Gott bewahre, ein Teamzusammenstellungsfilm! Das bedeutet: Eine Versammlung wichtiger Entscheidungsträger am runden Tisch, sieben lange Einführungen am Stück (als wären uns in den letzten Jahren nicht schon genug Superhelden sonstwo eingeführt worden) und das auch noch ohne Ertrag. Wenn man schon einen halben Film lang darauf verwendet, jeden einzelnen Charakter ohne jedes Gespür für das Medium Film vorzustellen wie bei einer Castingshow, sollte man doch zumindest darauf vertrauen können, anschließend ein komplexes Bild eines jeden DC-Villains bekommen zu haben. Wer sich von der anschließenden Team-Mission im Kampf gegen ein Zalando-Model nun aber spannende Gruppendynamik unter Killern erhofft, setzt aufs falsche Pferd.

Nehmen wir nur Killer Croc: Dekoriert mit Gitterstäben, Ketten und Maulkörben wird er zum bestialischen Hannibal hochgejazzt, nur um später wie Dave Bautista in "Guardians Of The Galaxy" zum muskulösen Knuddelbären zu mutieren, dessen spitze Zähne im beschuppten Gesicht schon fast einladend wirken. Oder Will Smith, dessen Star-Image die Durchschlagskraft seiner Figur Deadshot entscheidend hemmt. Jai Courtney hat nicht einmal eine weitere Ausführung verdient. Und dann eben Margot Robbie, die als Harley Quinn mit allerhand Vorschusslorbeeren überhäuft wurde, die Vorlage optisch auch durchaus gut trifft (man darf sich dann auch sicher sein, dass David Ayer jeden Winkel ihres Körpers zu Genüge scannt), deren Wahnsinn aber ironischerweise mit jeder Minute zu verpuffen scheint, die sie mit den anderen Psychopathen durchs Kriegsgebiet stolziert.

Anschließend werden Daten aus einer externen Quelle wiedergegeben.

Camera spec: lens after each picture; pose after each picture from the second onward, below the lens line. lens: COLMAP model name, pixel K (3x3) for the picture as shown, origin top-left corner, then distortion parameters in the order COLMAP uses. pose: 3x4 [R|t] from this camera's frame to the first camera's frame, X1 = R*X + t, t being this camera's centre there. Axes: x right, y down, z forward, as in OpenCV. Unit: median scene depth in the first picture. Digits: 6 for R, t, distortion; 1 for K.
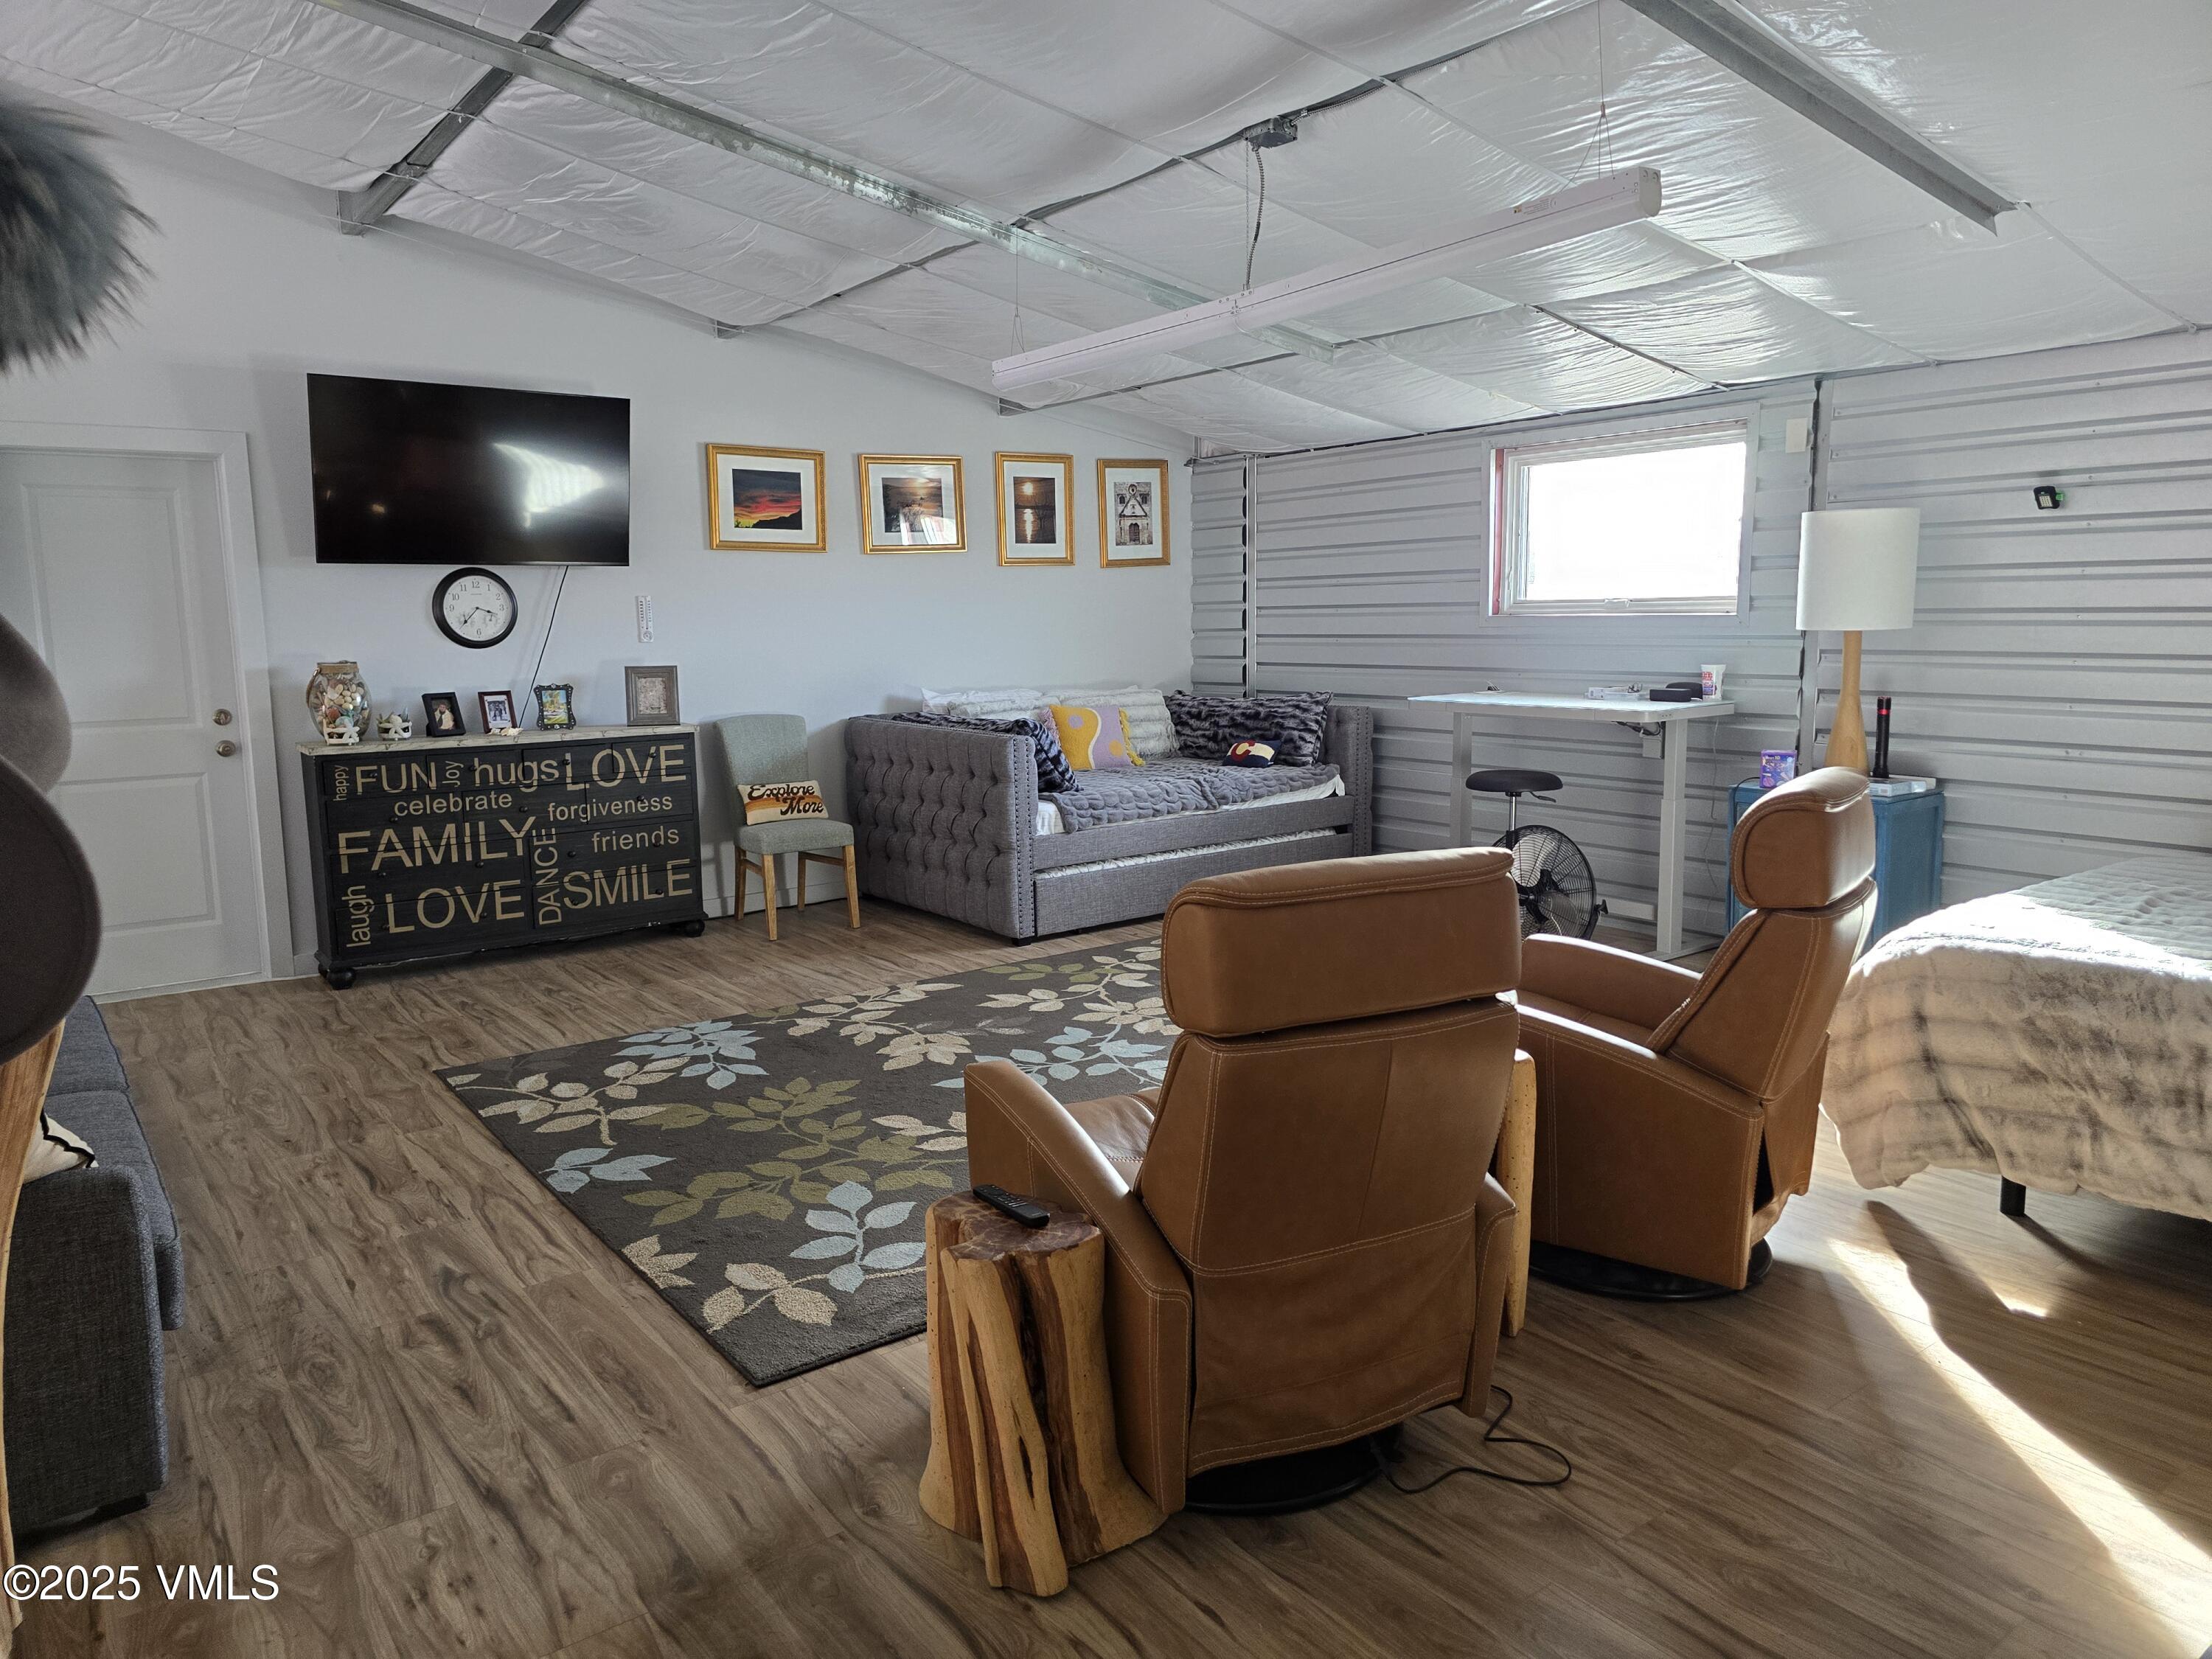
lens RADIAL K [[1474.1, 0, 1098.8], [0, 1474.1, 806.9], [0, 0, 1]] dist [-0.002897, -0.009537]
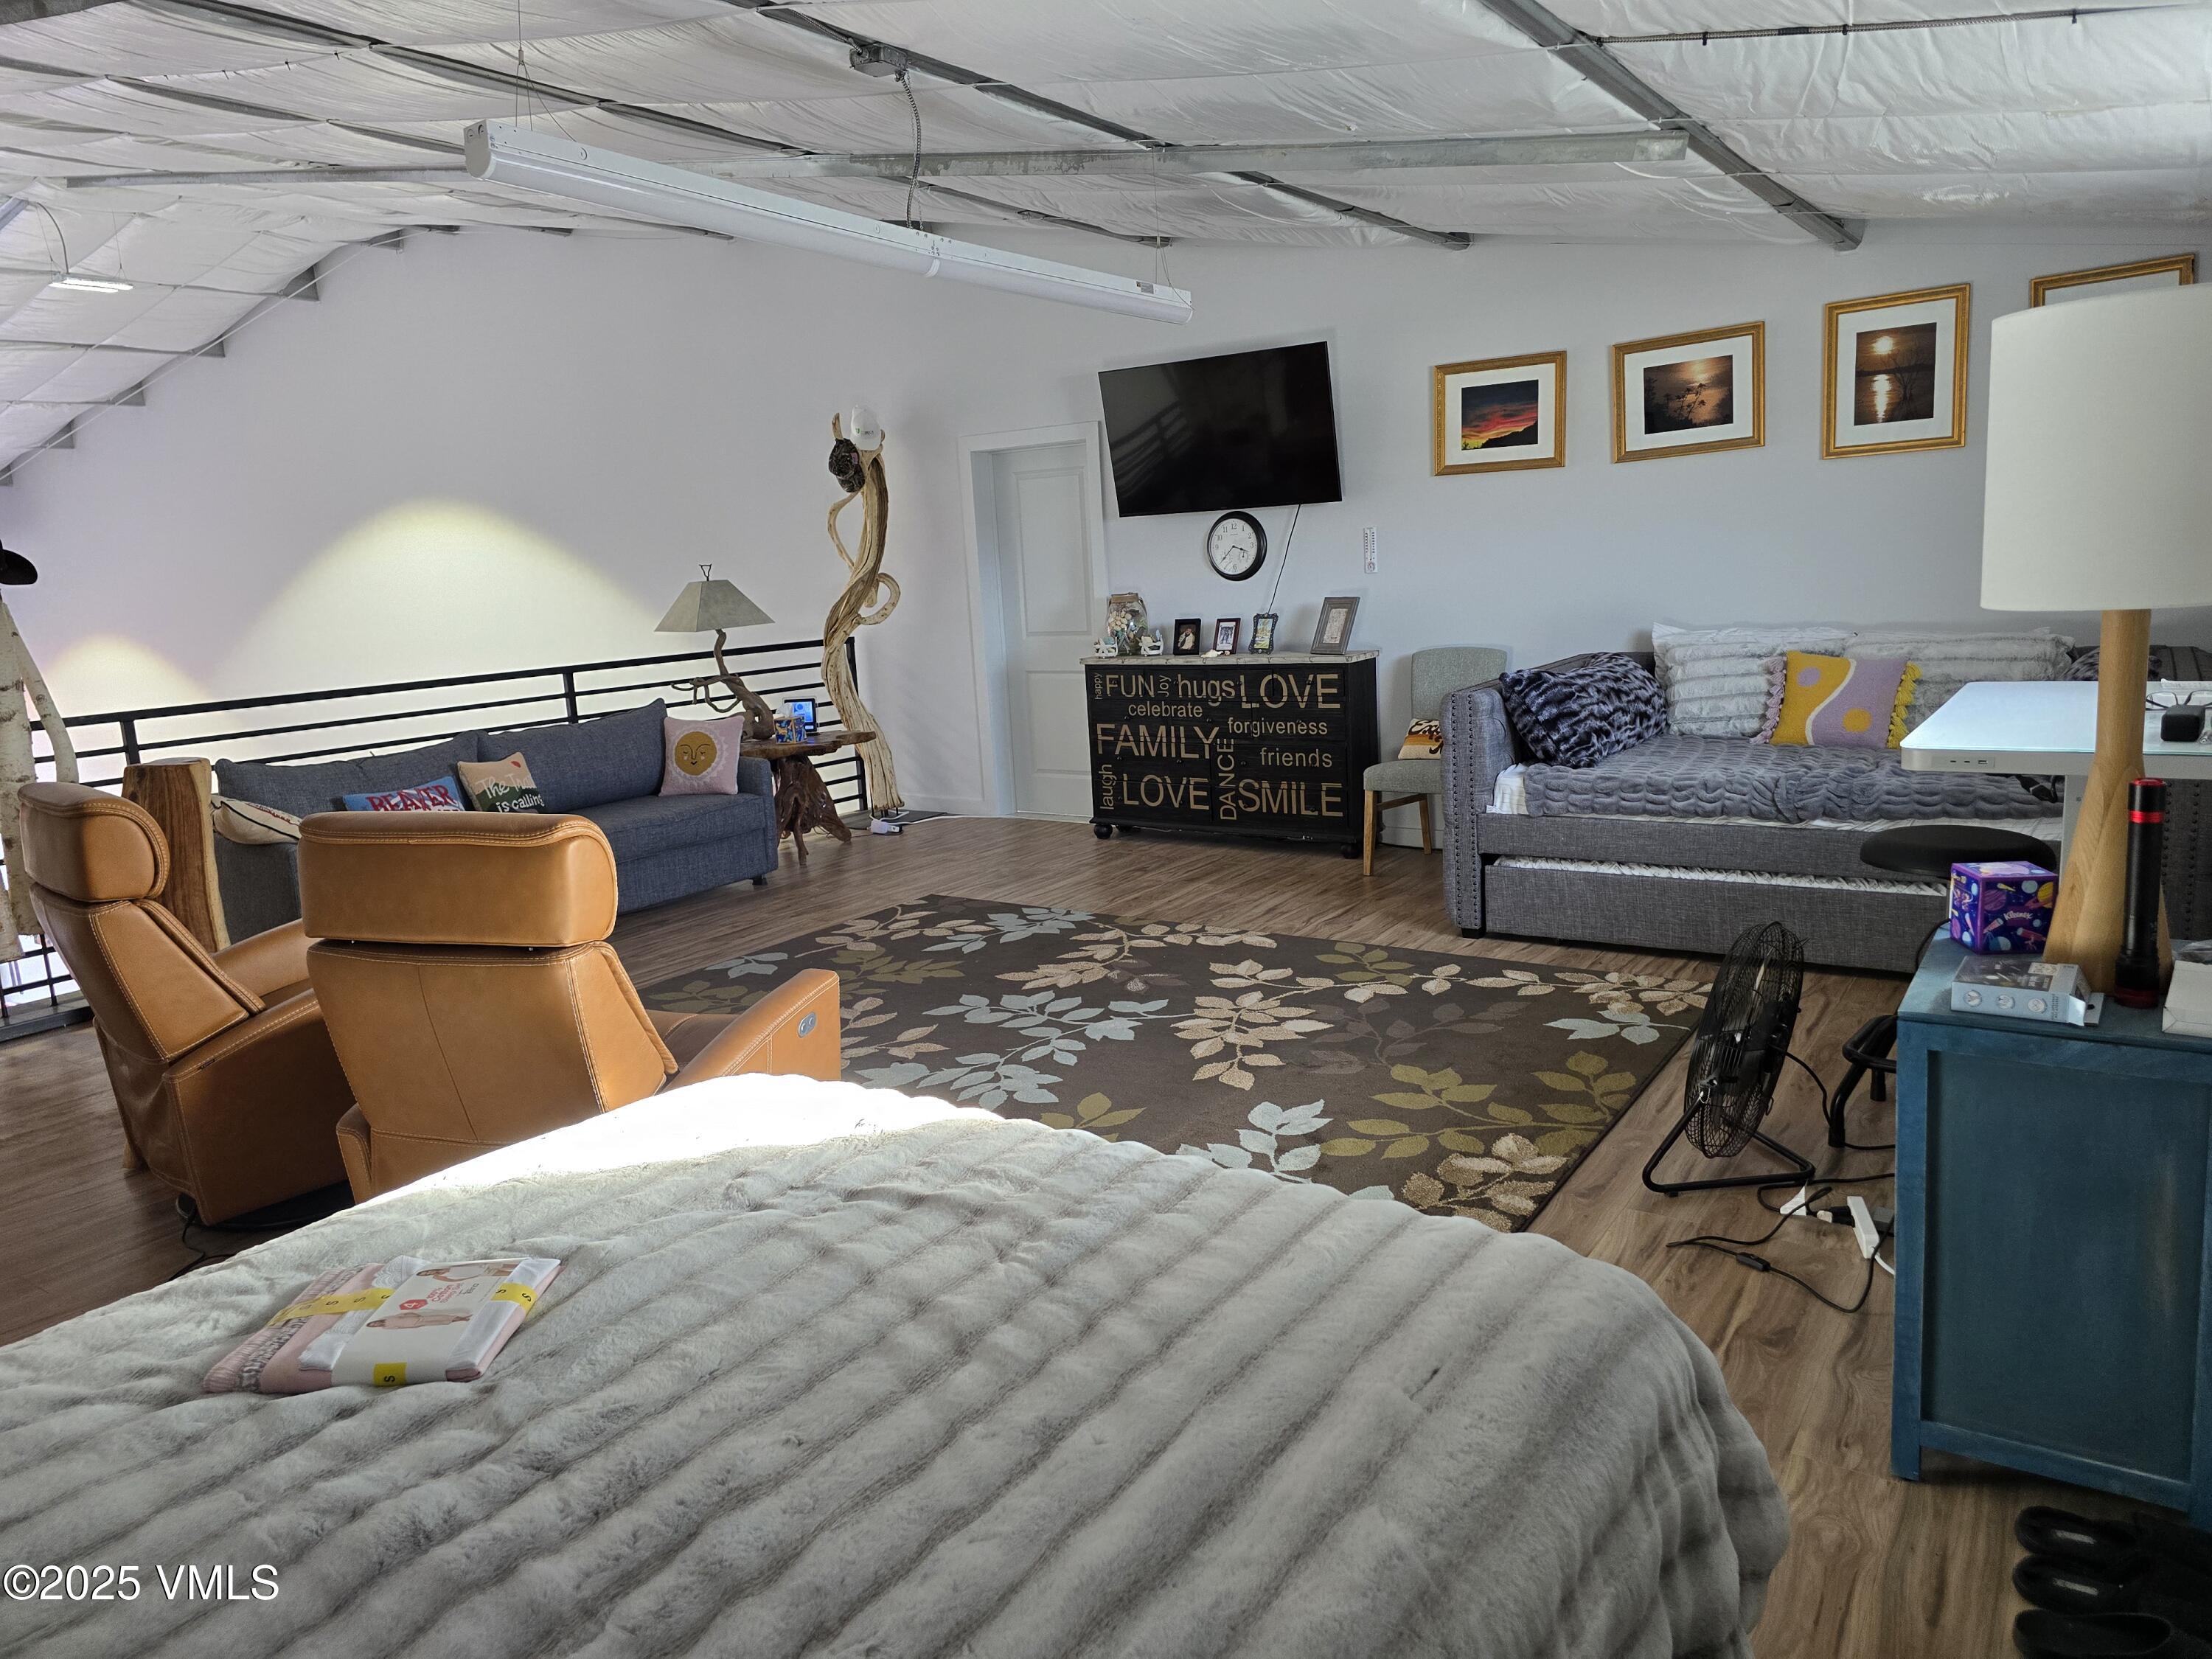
lens RADIAL K [[1474.1, 0, 1098.2], [0, 1474.1, 848.1], [0, 0, 1]] dist [-0.002897, -0.009537]
pose [[0.296074, 0.181785, -0.937707, 0.702776], [-0.071666, 0.983183, 0.167973, -0.088485], [0.952473, 0.017469, 0.304123, 0.545469]]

"Suicide Squad" unterliegt durchgehend dem Missverständnis, eine Gruppe von Verrückten zu Sympathieträgern in einem Blockbuster für die Massen formen zu können, ohne ihre Verrücktheit zu riskieren. Was da letztlich aber durch die Häuserruinen streift und gegen wandelnde, schwarze Marshmallows kämpft, ist bloß noch Superheldenware von der Stange; wenn nötig, kann jeder Ant-Man die Klappe so weit aufreißen wie das hier zusammengestellte Killerkommando. Unterschiede gibt es da keine mehr, ganz egal wie grell neonfarben die Plakate zum Film gestrichen werden.

Aus diesem Irrtum resultiert dann auch das Gefühl, man schaue einfach eine Gruppe von Freaks dabei zu, wie sie om Startpunkt in die Zielgerade einlaufen, wo ein CGI-gepimptes Wesen wartet, wie man es in jeder Großproduktion von 2016 gesehen hat. Bezeichnend, dass es die Cameos und Randfiguren sind, die in "Suicide Squad" am besten funktionieren: Batman natürlich, der wie ein Aggressionsstimulator bei jedem Villain wirkt, dem er in die Quere kommt, aber auch der Joker, den Jared Leto mit einer Verve zum Leuchten bringt, die Sehnsucht weckt nach einem neuen Batman-vs-Joker-Film, ohne jede Wehmut, was Heath Ledger betrifft.

DC war doch mit "Batman v Superman" eigentlich auf dem richtigen Weg, doch das hier ist radioaktiver Neon-Abfall, aus dem gleichen Plutoniumstab geschnitzt wie der unselige "Batman und Robin" aus dem Jahr 1997.